In the same way, several studies on the OECD and other developed countries found that ICT (in-house and outsourced) plays a significant role in economic growth (see, Ilmakunnas and Miyakoshi, 2013; Ceccobelli et al., 2012; Samoilenko and Osei-Bryson, 2008; Vicenzi, 2012; Dimelis and Papaioannou, 2012).
However, other studies have found that ICT (in-house and outsourced) has no impact (Ishida, 2015; Zelenyuk, 2014), providing a point of contention. In Japan, the long-run coefficient estimate for in-house ICT investment is for a statistically insignificant increase in GDP (Ishida, 2015). From 1980 to 1995, the increased capital investment in ICT (in-house and outsourced) was found to be unrelated to the increase in labour productivity in selected developed countries (Zelenyuk, 2014).
2.3.2 Developing Countries
In contrast to the number of previous studies relating to ICT services in developed countries, the number of studies on ICT services in developing countries is limited. Most of the available studies follow the in-house model for defining ICT. Ridzuan and Ahmed (2013) found a positive impact of in-house ICT investment on economic growth in eight Asian countries
between 1975 to 2006. Other studies that explored ICT utilization in developing countries were carried out by Kuppusamy et al. (2008); and Matambalaya and Wolf (2001).
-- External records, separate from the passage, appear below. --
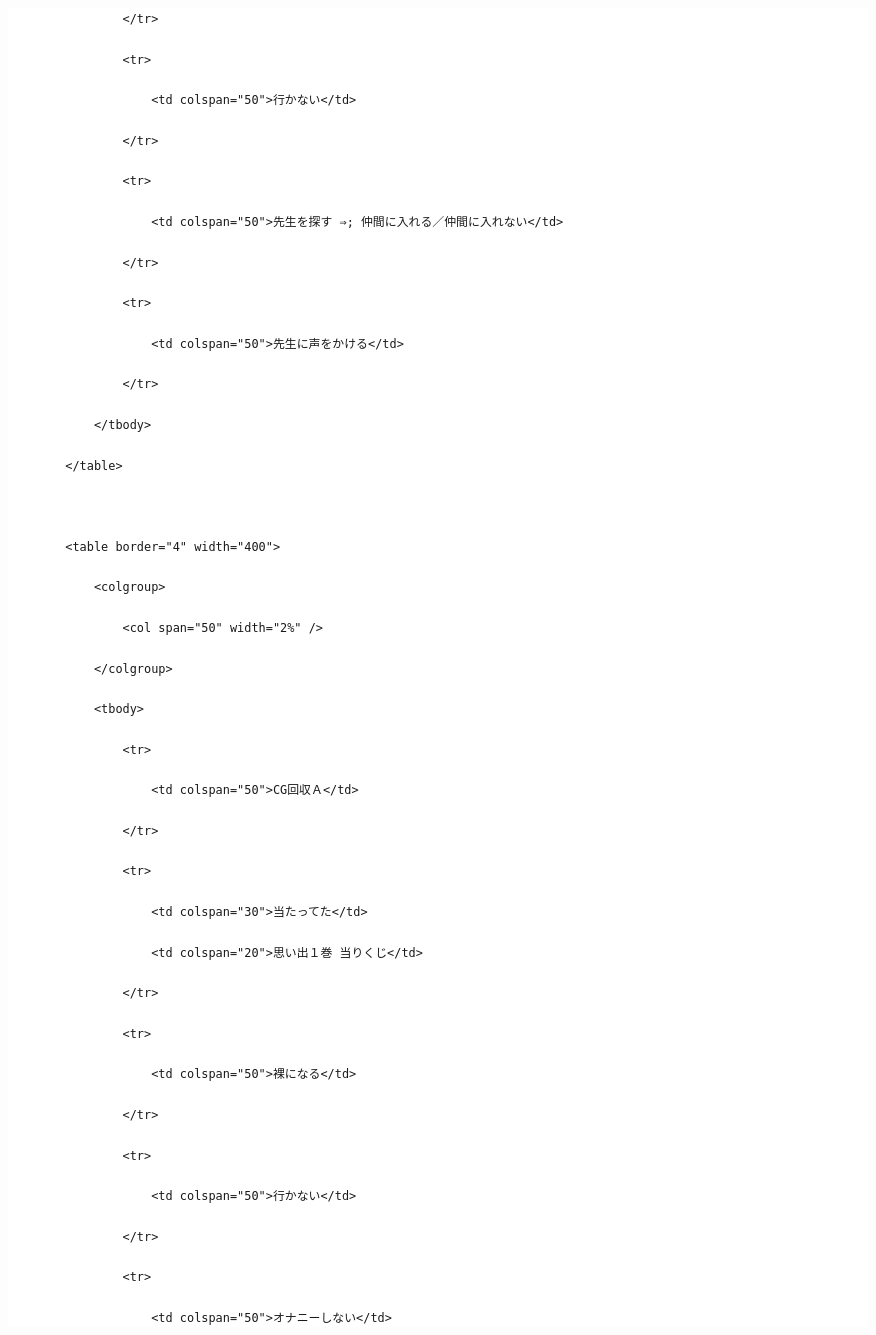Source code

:					</tr>

					<tr>

						<td colspan="50">行かない</td>

					</tr>

					<tr>

						<td colspan="50">先生を探す ⇒; 仲間に入れる／仲間に入れない</td>

					</tr>

					<tr>

						<td colspan="50">先生に声をかける</td>

					</tr>

				</tbody>

			</table>



			<table border="4" width="400">

				<colgroup>

					<col span="50" width="2%" />

				</colgroup>

				<tbody>

					<tr>

						<td colspan="50">CG回収Ａ</td>

					</tr>

					<tr>

						<td colspan="30">当たってた</td>

						<td colspan="20">思い出１巻 当りくじ</td>

					</tr>

					<tr>

						<td colspan="50">裸になる</td>

					</tr>

					<tr>

						<td colspan="50">行かない</td>

					</tr>

					<tr>

						<td colspan="50">オナニーしない</td>
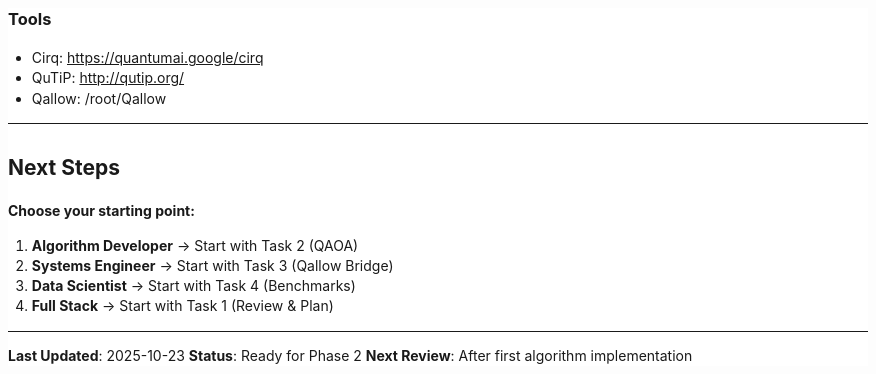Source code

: ### Tools
- Cirq: https://quantumai.google/cirq
- QuTiP: http://qutip.org/
- Qallow: /root/Qallow

---

## Next Steps

**Choose your starting point:**

1. **Algorithm Developer** → Start with Task 2 (QAOA)
2. **Systems Engineer** → Start with Task 3 (Qallow Bridge)
3. **Data Scientist** → Start with Task 4 (Benchmarks)
4. **Full Stack** → Start with Task 1 (Review & Plan)

---

**Last Updated**: 2025-10-23
**Status**: Ready for Phase 2
**Next Review**: After first algorithm implementation

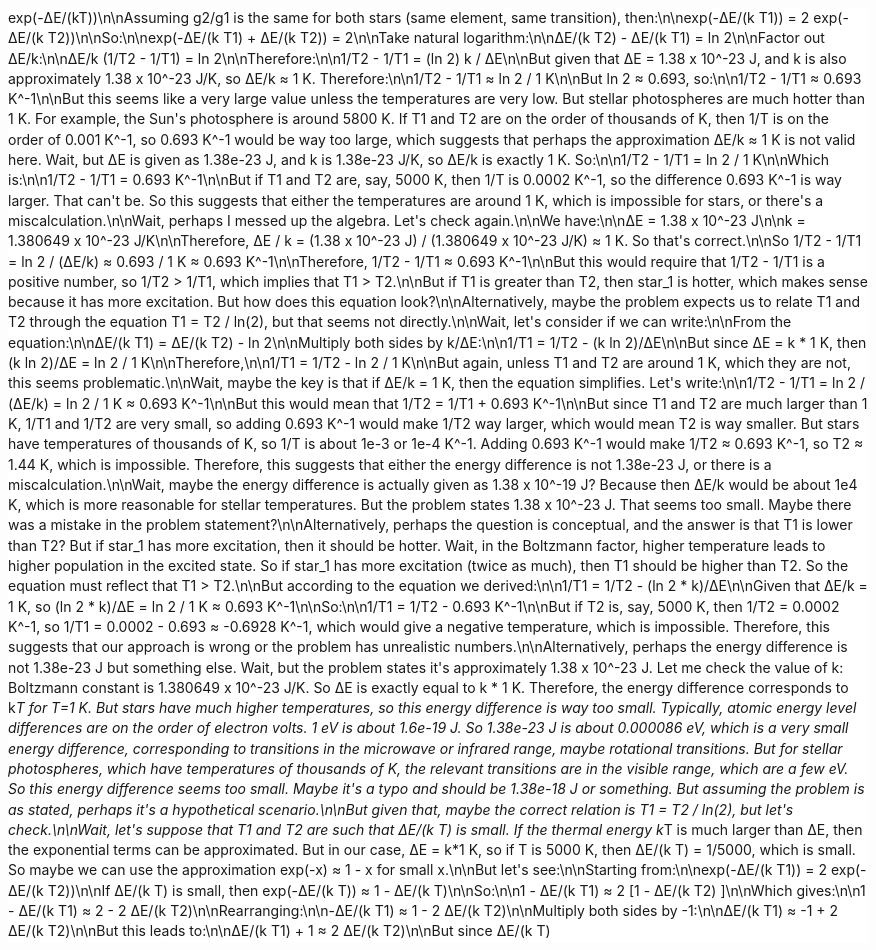 exp(-ΔE/(kT))\n\nAssuming g2/g1 is the same for both stars (same element, same transition), then:\n\nexp(-ΔE/(k T1)) = 2 exp(-ΔE/(k T2))\n\nSo:\n\nexp(-ΔE/(k T1) + ΔE/(k T2)) = 2\n\nTake natural logarithm:\n\nΔE/(k T2) - ΔE/(k T1) = ln 2\n\nFactor out ΔE/k:\n\nΔE/k (1/T2 - 1/T1) = ln 2\n\nTherefore:\n\n1/T2 - 1/T1 = (ln 2) k / ΔE\n\nBut given that ΔE = 1.38 x 10^-23 J, and k is also approximately 1.38 x 10^-23 J/K, so ΔE/k ≈ 1 K. Therefore:\n\n1/T2 - 1/T1 ≈ ln 2 / 1 K\n\nBut ln 2 ≈ 0.693, so:\n\n1/T2 - 1/T1 ≈ 0.693 K^-1\n\nBut this seems like a very large value unless the temperatures are very low. But stellar photospheres are much hotter than 1 K. For example, the Sun\'s photosphere is around 5800 K. If T1 and T2 are on the order of thousands of K, then 1/T is on the order of 0.001 K^-1, so 0.693 K^-1 would be way too large, which suggests that perhaps the approximation ΔE/k ≈ 1 K is not valid here. Wait, but ΔE is given as 1.38e-23 J, and k is 1.38e-23 J/K, so ΔE/k is exactly 1 K. So:\n\n1/T2 - 1/T1 = ln 2 / 1 K\n\nWhich is:\n\n1/T2 - 1/T1 = 0.693 K^-1\n\nBut if T1 and T2 are, say, 5000 K, then 1/T is 0.0002 K^-1, so the difference 0.693 K^-1 is way larger. That can\'t be. So this suggests that either the temperatures are around 1 K, which is impossible for stars, or there\'s a miscalculation.\n\nWait, perhaps I messed up the algebra. Let\'s check again.\n\nWe have:\n\nΔE = 1.38 x 10^-23 J\n\nk = 1.380649 x 10^-23 J/K\n\nTherefore, ΔE / k = (1.38 x 10^-23 J) / (1.380649 x 10^-23 J/K) ≈ 1 K. So that\'s correct.\n\nSo 1/T2 - 1/T1 = ln 2 / (ΔE/k) ≈ 0.693 / 1 K ≈ 0.693 K^-1\n\nTherefore, 1/T2 - 1/T1 ≈ 0.693 K^-1\n\nBut this would require that 1/T2 - 1/T1 is a positive number, so 1/T2 > 1/T1, which implies that T1 > T2.\n\nBut if T1 is greater than T2, then star_1 is hotter, which makes sense because it has more excitation. But how does this equation look?\n\nAlternatively, maybe the problem expects us to relate T1 and T2 through the equation T1 = T2 / ln(2), but that seems not directly.\n\nWait, let\'s consider if we can write:\n\nFrom the equation:\n\nΔE/(k T1) = ΔE/(k T2) - ln 2\n\nMultiply both sides by k/ΔE:\n\n1/T1 = 1/T2 - (k ln 2)/ΔE\n\nBut since ΔE = k * 1 K, then (k ln 2)/ΔE = ln 2 / 1 K\n\nTherefore,\n\n1/T1 = 1/T2 - ln 2 / 1 K\n\nBut again, unless T1 and T2 are around 1 K, which they are not, this seems problematic.\n\nWait, maybe the key is that if ΔE/k = 1 K, then the equation simplifies. Let\'s write:\n\n1/T2 - 1/T1 = ln 2 / (ΔE/k) = ln 2 / 1 K ≈ 0.693 K^-1\n\nBut this would mean that 1/T2 = 1/T1 + 0.693 K^-1\n\nBut since T1 and T2 are much larger than 1 K, 1/T1 and 1/T2 are very small, so adding 0.693 K^-1 would make 1/T2 way larger, which would mean T2 is way smaller. But stars have temperatures of thousands of K, so 1/T is about 1e-3 or 1e-4 K^-1. Adding 0.693 K^-1 would make 1/T2 ≈ 0.693 K^-1, so T2 ≈ 1.44 K, which is impossible. Therefore, this suggests that either the energy difference is not 1.38e-23 J, or there is a miscalculation.\n\nWait, maybe the energy difference is actually given as 1.38 x 10^-19 J? Because then ΔE/k would be about 1e4 K, which is more reasonable for stellar temperatures. But the problem states 1.38 x 10^-23 J. That seems too small. Maybe there was a mistake in the problem statement?\n\nAlternatively, perhaps the question is conceptual, and the answer is that T1 is lower than T2? But if star_1 has more excitation, then it should be hotter. Wait, in the Boltzmann factor, higher temperature leads to higher population in the excited state. So if star_1 has more excitation (twice as much), then T1 should be higher than T2. So the equation must reflect that T1 > T2.\n\nBut according to the equation we derived:\n\n1/T1 = 1/T2 - (ln 2 * k)/ΔE\n\nGiven that ΔE/k = 1 K, so (ln 2 * k)/ΔE = ln 2 / 1 K ≈ 0.693 K^-1\n\nSo:\n\n1/T1 = 1/T2 - 0.693 K^-1\n\nBut if T2 is, say, 5000 K, then 1/T2 = 0.0002 K^-1, so 1/T1 = 0.0002 - 0.693 ≈ -0.6928 K^-1, which would give a negative temperature, which is impossible. Therefore, this suggests that our approach is wrong or the problem has unrealistic numbers.\n\nAlternatively, perhaps the energy difference is not 1.38e-23 J but something else. Wait, but the problem states it\'s approximately 1.38 x 10^-23 J. Let me check the value of k: Boltzmann constant is 1.380649 x 10^-23 J/K. So ΔE is exactly equal to k * 1 K. Therefore, the energy difference corresponds to k*T for T=1 K. But stars have much higher temperatures, so this energy difference is way too small. Typically, atomic energy level differences are on the order of electron volts. 1 eV is about 1.6e-19 J. So 1.38e-23 J is about 0.000086 eV, which is a very small energy difference, corresponding to transitions in the microwave or infrared range, maybe rotational transitions. But for stellar photospheres, which have temperatures of thousands of K, the relevant transitions are in the visible range, which are a few eV. So this energy difference seems too small. Maybe it\'s a typo and should be 1.38e-18 J or something. But assuming the problem is as stated, perhaps it\'s a hypothetical scenario.\n\nBut given that, maybe the correct relation is T1 = T2 / ln(2), but let\'s check.\n\nWait, let\'s suppose that T1 and T2 are such that ΔE/(k T) is small. If the thermal energy k*T is much larger than ΔE, then the exponential terms can be approximated. But in our case, ΔE = k*1 K, so if T is 5000 K, then ΔE/(k T) = 1/5000, which is small. So maybe we can use the approximation exp(-x) ≈ 1 - x for small x.\n\nBut let\'s see:\n\nStarting from:\n\nexp(-ΔE/(k T1)) = 2 exp(-ΔE/(k T2))\n\nIf ΔE/(k T) is small, then exp(-ΔE/(k T)) ≈ 1 - ΔE/(k T)\n\nSo:\n\n1 - ΔE/(k T1) ≈ 2 [1 - ΔE/(k T2) ]\n\nWhich gives:\n\n1 - ΔE/(k T1) ≈ 2 - 2 ΔE/(k T2)\n\nRearranging:\n\n-ΔE/(k T1) ≈ 1 - 2 ΔE/(k T2)\n\nMultiply both sides by -1:\n\nΔE/(k T1) ≈ -1 + 2 ΔE/(k T2)\n\nBut this leads to:\n\nΔE/(k T1) + 1 ≈ 2 ΔE/(k T2)\n\nBut since ΔE/(k T)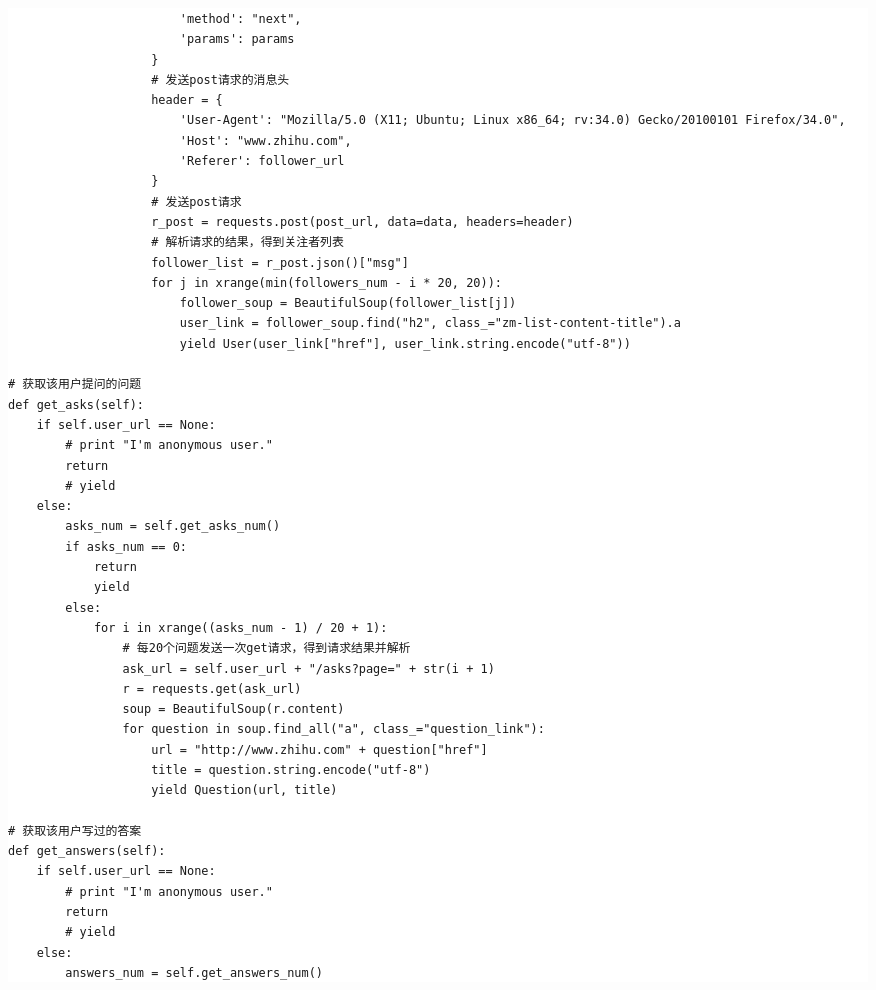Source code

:                             'method': "next",
                            'params': params
                        }
                        # 发送post请求的消息头
                        header = {
                            'User-Agent': "Mozilla/5.0 (X11; Ubuntu; Linux x86_64; rv:34.0) Gecko/20100101 Firefox/34.0",
                            'Host': "www.zhihu.com",
                            'Referer': follower_url
                        }
                        # 发送post请求
                        r_post = requests.post(post_url, data=data, headers=header)
                        # 解析请求的结果，得到关注者列表
                        follower_list = r_post.json()["msg"]
                        for j in xrange(min(followers_num - i * 20, 20)):
                            follower_soup = BeautifulSoup(follower_list[j])
                            user_link = follower_soup.find("h2", class_="zm-list-content-title").a
                            yield User(user_link["href"], user_link.string.encode("utf-8"))

    # 获取该用户提问的问题
    def get_asks(self):
        if self.user_url == None:
            # print "I'm anonymous user."
            return
            # yield
        else:
            asks_num = self.get_asks_num()
            if asks_num == 0:
                return
                yield
            else:
                for i in xrange((asks_num - 1) / 20 + 1):
                    # 每20个问题发送一次get请求，得到请求结果并解析
                    ask_url = self.user_url + "/asks?page=" + str(i + 1)
                    r = requests.get(ask_url)
                    soup = BeautifulSoup(r.content)
                    for question in soup.find_all("a", class_="question_link"):
                        url = "http://www.zhihu.com" + question["href"]
                        title = question.string.encode("utf-8")
                        yield Question(url, title)

    # 获取该用户写过的答案
    def get_answers(self):
        if self.user_url == None:
            # print "I'm anonymous user."
            return
            # yield
        else:
            answers_num = self.get_answers_num()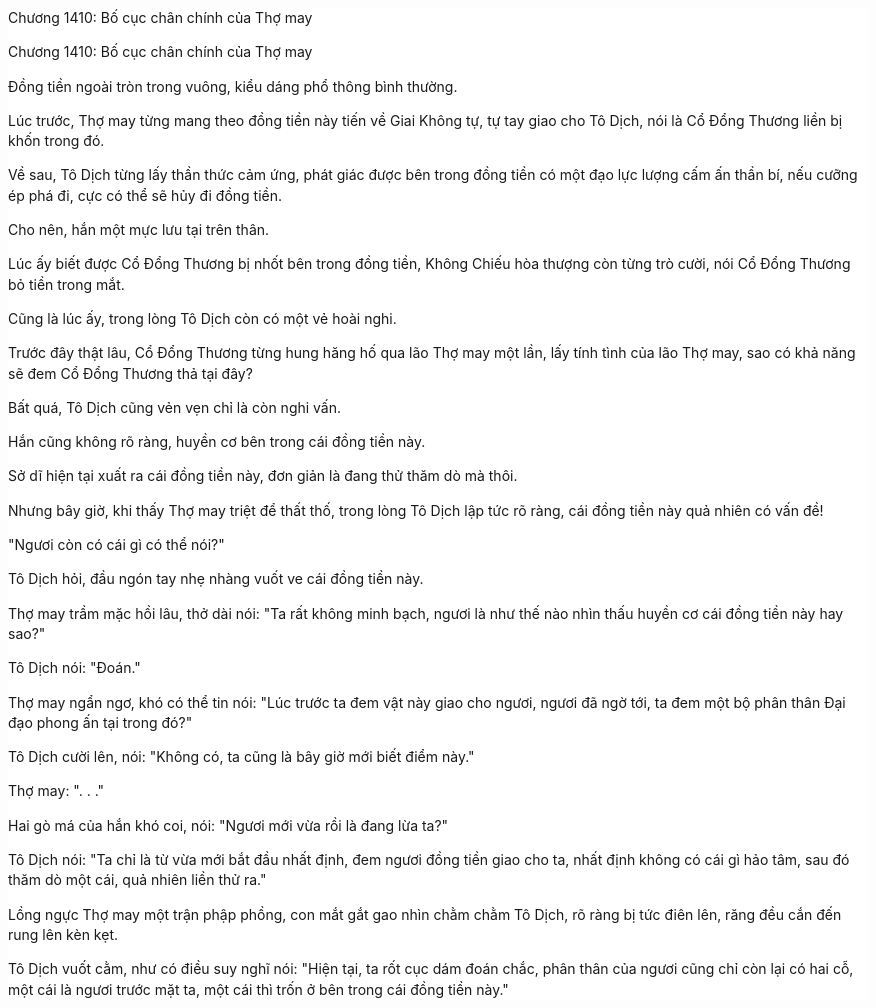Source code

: 




Chương 1410: Bố cục chân chính của Thợ may


Chương 1410: Bố cục chân chính của Thợ may

Đồng tiền ngoài tròn trong vuông, kiểu dáng phổ thông bình thường.

Lúc trước, Thợ may từng mang theo đồng tiền này tiến về Giai Không tự, tự tay giao cho Tô Dịch, nói là Cổ Đổng Thương liền bị khốn trong đó.

Về sau, Tô Dịch từng lấy thần thức cảm ứng, phát giác được bên trong đồng tiền có một đạo lực lượng cấm ấn thần bí, nếu cưỡng ép phá đi, cực có thể sẽ hủy đi đồng tiền.

Cho nên, hắn một mực lưu tại trên thân.

Lúc ấy biết được Cổ Đổng Thương bị nhốt bên trong đồng tiền, Không Chiếu hòa thượng còn từng trò cười, nói Cổ Đổng Thương bỏ tiền trong mắt.

Cũng là lúc ấy, trong lòng Tô Dịch còn có một vẻ hoài nghi.

Trước đây thật lâu, Cổ Đổng Thương từng hung hăng hố qua lão Thợ may một lần, lấy tính tình của lão Thợ may, sao có khả năng sẽ đem Cổ Đổng Thương thả tại đây?

Bất quá, Tô Dịch cũng vẻn vẹn chỉ là còn nghi vấn.

Hắn cũng không rõ ràng, huyền cơ bên trong cái đồng tiền này.

Sở dĩ hiện tại xuất ra cái đồng tiền này, đơn giản là đang thử thăm dò mà thôi.

Nhưng bây giờ, khi thấy Thợ may triệt để thất thố, trong lòng Tô Dịch lập tức rõ ràng, cái đồng tiền này quả nhiên có vấn đề!

"Ngươi còn có cái gì có thể nói?"

Tô Dịch hỏi, đầu ngón tay nhẹ nhàng vuốt ve cái đồng tiền này.

Thợ may trầm mặc hồi lâu, thở dài nói: "Ta rất không minh bạch, ngươi là như thế nào nhìn thấu huyền cơ cái đồng tiền này hay sao?"

Tô Dịch nói: "Đoán."

Thợ may ngẩn ngơ, khó có thể tin nói: "Lúc trước ta đem vật này giao cho ngươi, ngươi đã ngờ tới, ta đem một bộ phân thân Đại đạo phong ấn tại trong đó?"

Tô Dịch cười lên, nói: "Không có, ta cũng là bây giờ mới biết điểm này."

Thợ may: ". . ."

Hai gò má của hắn khó coi, nói: "Ngươi mới vừa rồi là đang lừa ta?"

Tô Dịch nói: "Ta chỉ là từ vừa mới bắt đầu nhất định, đem ngươi đồng tiền giao cho ta, nhất định không có cái gì hảo tâm, sau đó thăm dò một cái, quả nhiên liền thử ra."

Lồng ngực Thợ may một trận phập phồng, con mắt gắt gao nhìn chằm chằm Tô Dịch, rõ ràng bị tức điên lên, răng đều cắn đến rung lên kèn kẹt.

Tô Dịch vuốt cằm, như có điều suy nghĩ nói: "Hiện tại, ta rốt cục dám đoán chắc, phân thân của ngươi cũng chỉ còn lại có hai cỗ, một cái là ngươi trước mặt ta, một cái thì trốn ở bên trong cái đồng tiền này."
Kuppusamy et al. (2008) found a long-run co-integration relationship between ICT-based investment and economic growth for Australia, Malaysia, and Singapore. However, the authors found that ICT investment in Indonesia, the Philippines, and Thailand did not contribute significantly to economic growth during the same period. Erumban and Das (2016) found that India's export-oriented ICT focus contributed significantly to aggregate productivity growth and has led to efficiency gains in its fast-growing service economy
Irawan, (2014) showed that in the Association for Southeast Asian Nations (ASEAN), more developed countries did not necessarily derive greater benefit from ICT (in-house and outsourced) than did the less developed countries. The impact of ICT on the economy depended on the structure and the intensity of the ICT sector in the economy.
However, Dedrick et al. (2013) found that higher-income developing countries have achieved positive and significant productivity gains from IT investment in recent years as they have increased their IT capital stocks and gained experience with the use of IT. The study found that the effect of IT on productivity is extending from the richest countries to a large group of developing countries. The study indicates that lower-income developing countries can also expect productivity gains from IT investments.
Hofman et al. (2016) examined the case of Latin America where total capital was found to be the main source of economic and productivity growth, while the role of ICT (in-house and outsourced) was less than one sixth of the total capital contribution. The authors found that total capital went hand-in-hand with high investment, especially for ICT.
Matambalaya and Wolf (2001) found that ICT (in-house and outsourced) had no signficant effect on SMEs in Kenya and Tanzania for the period from November 1999 to December 2000.
Thompson Jr. and Garbacz (2007) explored the impact of communication networks and economic reform on economies using a panel of 93 developed and developing countries for the period from 1995 to 2003. The study found that institutional reforms and growth in telecommunication networks benefit all nations to some degree, and developing nations benefits from improved information flows and economic efficiency.